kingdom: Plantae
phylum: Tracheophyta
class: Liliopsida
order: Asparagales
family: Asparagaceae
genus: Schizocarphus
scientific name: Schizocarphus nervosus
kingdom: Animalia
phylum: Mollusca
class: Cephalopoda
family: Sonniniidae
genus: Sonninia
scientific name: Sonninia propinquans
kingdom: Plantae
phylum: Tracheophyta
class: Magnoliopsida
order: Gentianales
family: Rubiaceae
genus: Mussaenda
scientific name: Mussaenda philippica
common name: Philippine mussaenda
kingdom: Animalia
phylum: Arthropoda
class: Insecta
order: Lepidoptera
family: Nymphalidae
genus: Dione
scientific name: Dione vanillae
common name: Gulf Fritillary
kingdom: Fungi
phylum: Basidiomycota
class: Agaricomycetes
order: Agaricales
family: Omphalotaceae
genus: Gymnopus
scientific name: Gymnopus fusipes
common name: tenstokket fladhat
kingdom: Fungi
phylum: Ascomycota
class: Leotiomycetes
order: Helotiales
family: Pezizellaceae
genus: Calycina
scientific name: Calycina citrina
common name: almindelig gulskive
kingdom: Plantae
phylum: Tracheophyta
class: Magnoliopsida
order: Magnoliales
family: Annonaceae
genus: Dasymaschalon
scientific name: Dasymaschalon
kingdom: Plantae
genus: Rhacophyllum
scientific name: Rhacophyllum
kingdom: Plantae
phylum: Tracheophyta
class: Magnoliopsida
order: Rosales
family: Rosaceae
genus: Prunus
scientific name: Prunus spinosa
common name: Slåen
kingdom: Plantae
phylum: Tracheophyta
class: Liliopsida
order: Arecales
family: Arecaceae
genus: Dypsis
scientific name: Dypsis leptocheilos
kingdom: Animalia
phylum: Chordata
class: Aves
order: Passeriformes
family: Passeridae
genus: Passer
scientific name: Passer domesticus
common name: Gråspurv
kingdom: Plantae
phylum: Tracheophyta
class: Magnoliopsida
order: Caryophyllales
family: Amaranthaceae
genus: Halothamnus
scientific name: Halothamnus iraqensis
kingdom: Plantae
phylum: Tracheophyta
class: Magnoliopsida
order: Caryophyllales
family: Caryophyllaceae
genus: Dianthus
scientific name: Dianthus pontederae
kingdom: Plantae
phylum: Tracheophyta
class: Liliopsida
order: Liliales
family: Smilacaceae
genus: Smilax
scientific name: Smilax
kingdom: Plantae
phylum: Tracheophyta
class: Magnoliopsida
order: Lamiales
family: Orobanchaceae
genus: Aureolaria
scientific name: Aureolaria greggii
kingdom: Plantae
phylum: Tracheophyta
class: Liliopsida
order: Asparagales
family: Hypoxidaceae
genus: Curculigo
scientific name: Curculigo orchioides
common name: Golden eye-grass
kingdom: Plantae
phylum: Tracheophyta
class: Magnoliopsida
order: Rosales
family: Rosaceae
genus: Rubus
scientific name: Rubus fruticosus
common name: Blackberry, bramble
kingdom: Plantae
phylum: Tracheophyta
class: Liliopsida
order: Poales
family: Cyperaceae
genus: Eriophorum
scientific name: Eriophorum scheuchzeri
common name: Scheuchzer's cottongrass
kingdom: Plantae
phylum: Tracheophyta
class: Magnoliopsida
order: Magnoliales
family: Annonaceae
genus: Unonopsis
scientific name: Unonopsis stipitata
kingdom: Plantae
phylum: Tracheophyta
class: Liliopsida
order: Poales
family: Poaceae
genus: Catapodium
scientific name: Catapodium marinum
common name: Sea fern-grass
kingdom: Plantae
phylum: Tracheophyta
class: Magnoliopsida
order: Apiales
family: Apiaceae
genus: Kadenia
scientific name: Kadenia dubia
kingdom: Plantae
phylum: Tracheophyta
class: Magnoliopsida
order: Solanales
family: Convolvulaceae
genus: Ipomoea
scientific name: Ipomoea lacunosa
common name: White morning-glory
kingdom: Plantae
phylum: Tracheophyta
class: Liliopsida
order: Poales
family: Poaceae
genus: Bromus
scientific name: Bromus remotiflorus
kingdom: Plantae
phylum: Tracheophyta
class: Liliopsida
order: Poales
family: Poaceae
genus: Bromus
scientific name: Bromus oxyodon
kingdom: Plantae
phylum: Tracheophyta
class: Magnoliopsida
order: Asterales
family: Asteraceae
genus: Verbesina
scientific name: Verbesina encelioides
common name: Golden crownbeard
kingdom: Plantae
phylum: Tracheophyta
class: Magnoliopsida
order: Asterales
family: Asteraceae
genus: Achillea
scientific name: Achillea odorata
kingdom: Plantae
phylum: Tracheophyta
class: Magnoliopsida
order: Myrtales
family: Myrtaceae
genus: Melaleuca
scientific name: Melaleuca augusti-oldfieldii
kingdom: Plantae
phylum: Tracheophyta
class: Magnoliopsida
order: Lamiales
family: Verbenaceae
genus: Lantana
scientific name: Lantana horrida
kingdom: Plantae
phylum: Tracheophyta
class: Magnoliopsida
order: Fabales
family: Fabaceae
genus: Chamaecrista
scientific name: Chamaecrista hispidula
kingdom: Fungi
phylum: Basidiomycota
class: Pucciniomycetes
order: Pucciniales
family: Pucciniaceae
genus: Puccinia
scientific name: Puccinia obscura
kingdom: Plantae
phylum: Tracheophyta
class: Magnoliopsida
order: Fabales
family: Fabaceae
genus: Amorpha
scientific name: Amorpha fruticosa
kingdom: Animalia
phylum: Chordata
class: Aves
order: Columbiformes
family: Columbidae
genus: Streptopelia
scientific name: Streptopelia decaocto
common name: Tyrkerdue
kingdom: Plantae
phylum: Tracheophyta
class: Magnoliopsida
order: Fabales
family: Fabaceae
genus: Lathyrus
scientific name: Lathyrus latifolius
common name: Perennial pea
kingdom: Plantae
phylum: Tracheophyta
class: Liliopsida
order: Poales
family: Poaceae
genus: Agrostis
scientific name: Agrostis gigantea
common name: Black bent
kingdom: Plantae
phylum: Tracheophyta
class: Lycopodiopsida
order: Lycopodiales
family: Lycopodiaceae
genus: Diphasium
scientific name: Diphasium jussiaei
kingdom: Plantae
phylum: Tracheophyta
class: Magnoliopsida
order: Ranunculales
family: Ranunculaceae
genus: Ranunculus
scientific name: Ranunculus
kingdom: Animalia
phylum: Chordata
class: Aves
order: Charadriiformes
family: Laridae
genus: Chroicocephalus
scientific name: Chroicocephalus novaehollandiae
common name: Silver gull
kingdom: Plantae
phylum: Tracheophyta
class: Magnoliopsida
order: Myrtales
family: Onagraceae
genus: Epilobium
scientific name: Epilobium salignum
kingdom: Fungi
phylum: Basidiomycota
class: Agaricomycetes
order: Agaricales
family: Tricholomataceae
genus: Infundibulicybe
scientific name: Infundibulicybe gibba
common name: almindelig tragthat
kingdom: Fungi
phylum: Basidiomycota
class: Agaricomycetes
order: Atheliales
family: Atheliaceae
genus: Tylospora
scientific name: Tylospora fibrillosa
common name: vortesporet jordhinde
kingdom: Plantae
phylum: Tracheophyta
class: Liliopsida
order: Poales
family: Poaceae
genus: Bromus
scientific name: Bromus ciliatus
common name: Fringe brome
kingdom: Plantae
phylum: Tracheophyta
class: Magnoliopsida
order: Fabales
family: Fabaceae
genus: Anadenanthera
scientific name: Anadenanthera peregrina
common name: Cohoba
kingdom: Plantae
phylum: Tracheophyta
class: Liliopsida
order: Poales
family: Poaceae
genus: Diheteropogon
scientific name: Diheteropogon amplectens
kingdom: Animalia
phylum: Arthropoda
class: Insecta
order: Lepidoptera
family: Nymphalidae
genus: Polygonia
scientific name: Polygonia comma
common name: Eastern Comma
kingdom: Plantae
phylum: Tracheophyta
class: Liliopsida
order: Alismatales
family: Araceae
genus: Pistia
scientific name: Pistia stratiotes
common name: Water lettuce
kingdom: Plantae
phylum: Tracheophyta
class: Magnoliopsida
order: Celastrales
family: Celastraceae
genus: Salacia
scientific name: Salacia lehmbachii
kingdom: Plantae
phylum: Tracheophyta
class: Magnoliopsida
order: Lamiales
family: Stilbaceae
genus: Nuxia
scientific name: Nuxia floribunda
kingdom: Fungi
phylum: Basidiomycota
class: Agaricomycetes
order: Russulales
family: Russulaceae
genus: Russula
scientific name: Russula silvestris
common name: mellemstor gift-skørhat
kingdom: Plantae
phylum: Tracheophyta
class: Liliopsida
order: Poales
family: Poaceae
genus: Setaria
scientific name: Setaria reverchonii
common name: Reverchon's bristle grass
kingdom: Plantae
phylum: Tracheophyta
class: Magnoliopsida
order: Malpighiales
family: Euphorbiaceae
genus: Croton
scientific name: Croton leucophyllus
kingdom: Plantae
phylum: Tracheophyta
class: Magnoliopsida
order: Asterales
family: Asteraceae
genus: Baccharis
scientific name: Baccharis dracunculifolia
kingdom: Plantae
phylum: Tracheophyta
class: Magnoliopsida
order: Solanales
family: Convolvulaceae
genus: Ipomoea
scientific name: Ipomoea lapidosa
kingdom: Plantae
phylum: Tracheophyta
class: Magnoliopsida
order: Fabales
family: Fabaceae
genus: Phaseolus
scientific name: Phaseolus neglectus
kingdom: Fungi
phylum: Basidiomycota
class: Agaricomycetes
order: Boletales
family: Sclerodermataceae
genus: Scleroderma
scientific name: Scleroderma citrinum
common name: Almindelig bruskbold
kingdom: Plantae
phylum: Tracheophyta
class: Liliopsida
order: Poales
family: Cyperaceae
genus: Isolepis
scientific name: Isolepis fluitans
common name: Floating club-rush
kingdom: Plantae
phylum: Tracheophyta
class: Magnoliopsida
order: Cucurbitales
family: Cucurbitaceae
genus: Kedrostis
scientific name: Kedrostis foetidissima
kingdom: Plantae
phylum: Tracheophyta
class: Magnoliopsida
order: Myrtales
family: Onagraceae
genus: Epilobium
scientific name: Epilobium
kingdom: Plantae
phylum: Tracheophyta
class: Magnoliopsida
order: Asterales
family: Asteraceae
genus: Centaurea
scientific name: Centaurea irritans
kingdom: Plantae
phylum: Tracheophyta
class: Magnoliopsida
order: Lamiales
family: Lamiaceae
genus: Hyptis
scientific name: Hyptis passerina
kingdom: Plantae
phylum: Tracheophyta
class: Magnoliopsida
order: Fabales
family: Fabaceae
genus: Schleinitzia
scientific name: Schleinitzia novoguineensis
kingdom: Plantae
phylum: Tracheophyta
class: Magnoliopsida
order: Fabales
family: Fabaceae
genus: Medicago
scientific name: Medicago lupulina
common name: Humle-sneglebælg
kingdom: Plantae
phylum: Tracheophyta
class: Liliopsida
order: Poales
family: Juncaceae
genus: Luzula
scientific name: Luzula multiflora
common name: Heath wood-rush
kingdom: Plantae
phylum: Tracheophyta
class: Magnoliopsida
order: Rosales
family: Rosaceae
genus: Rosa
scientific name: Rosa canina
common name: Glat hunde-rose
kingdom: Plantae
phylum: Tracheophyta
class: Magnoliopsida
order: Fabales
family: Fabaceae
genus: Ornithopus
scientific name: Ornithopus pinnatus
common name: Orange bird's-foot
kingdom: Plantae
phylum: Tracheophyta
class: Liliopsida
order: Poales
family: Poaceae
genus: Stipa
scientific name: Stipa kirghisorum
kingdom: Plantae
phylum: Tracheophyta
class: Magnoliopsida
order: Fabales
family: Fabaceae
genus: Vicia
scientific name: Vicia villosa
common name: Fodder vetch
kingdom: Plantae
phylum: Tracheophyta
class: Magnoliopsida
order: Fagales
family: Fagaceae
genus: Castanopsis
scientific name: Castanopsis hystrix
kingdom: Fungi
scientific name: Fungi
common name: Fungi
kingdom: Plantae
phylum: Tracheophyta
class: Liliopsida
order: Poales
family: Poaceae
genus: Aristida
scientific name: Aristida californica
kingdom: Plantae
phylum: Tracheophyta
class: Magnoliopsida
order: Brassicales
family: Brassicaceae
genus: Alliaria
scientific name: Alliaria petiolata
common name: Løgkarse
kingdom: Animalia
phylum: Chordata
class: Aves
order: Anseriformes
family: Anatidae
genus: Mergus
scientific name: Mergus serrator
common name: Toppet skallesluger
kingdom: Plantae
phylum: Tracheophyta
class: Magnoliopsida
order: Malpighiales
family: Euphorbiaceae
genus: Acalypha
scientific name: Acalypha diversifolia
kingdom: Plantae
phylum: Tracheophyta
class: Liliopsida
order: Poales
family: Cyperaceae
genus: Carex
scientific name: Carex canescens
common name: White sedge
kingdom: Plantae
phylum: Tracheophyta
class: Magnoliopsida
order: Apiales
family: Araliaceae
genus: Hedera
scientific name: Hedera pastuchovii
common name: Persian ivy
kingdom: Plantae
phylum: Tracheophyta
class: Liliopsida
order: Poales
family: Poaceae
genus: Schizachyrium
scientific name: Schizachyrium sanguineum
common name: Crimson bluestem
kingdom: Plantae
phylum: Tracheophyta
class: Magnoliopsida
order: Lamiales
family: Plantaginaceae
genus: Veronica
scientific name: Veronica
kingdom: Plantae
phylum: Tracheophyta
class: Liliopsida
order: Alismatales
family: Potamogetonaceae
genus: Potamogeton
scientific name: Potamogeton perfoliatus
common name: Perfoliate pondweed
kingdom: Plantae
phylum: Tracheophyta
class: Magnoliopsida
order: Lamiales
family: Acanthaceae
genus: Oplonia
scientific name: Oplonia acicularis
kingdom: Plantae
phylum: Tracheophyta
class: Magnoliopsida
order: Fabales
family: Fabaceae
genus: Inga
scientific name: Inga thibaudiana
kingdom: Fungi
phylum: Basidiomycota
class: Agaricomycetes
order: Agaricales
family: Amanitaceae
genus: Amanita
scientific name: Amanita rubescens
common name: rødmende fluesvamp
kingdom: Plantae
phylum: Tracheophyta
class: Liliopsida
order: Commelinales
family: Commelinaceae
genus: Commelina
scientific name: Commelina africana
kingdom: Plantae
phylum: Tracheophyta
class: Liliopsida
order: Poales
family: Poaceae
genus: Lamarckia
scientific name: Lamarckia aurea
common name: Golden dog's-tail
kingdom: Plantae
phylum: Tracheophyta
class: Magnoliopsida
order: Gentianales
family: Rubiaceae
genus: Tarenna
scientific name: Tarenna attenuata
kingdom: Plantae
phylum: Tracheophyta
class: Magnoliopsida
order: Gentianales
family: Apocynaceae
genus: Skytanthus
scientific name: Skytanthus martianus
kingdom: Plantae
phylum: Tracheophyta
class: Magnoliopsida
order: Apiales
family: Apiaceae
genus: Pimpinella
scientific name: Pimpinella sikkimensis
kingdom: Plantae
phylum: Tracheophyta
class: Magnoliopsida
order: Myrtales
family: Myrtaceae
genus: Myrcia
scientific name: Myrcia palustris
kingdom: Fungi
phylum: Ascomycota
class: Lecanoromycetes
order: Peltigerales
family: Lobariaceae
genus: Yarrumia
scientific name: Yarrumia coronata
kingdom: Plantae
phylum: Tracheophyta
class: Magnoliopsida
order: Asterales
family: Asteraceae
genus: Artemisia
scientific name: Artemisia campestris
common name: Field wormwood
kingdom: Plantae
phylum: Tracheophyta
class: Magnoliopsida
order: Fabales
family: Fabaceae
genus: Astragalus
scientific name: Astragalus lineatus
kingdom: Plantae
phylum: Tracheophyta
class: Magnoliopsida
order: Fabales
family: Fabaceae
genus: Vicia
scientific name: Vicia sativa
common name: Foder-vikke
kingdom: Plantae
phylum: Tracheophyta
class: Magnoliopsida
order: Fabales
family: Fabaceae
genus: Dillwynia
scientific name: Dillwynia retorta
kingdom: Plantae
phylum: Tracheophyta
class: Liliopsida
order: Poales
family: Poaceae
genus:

### Written exercise:
In the records above, write out word for word every line starting at the one with "scientific name: Mergus serrator" and ending at the one with "family: Araliaceae", both included.

### Output for this exercise:
scientific name: Mergus serrator
common name: Toppet skallesluger
kingdom: Plantae
phylum: Tracheophyta
class: Magnoliopsida
order: Malpighiales
family: Euphorbiaceae
genus: Acalypha
scientific name: Acalypha diversifolia
kingdom: Plantae
phylum: Tracheophyta
class: Liliopsida
order: Poales
family: Cyperaceae
genus: Carex
scientific name: Carex canescens
common name: White sedge
kingdom: Plantae
phylum: Tracheophyta
class: Magnoliopsida
order: Apiales
family: Araliaceae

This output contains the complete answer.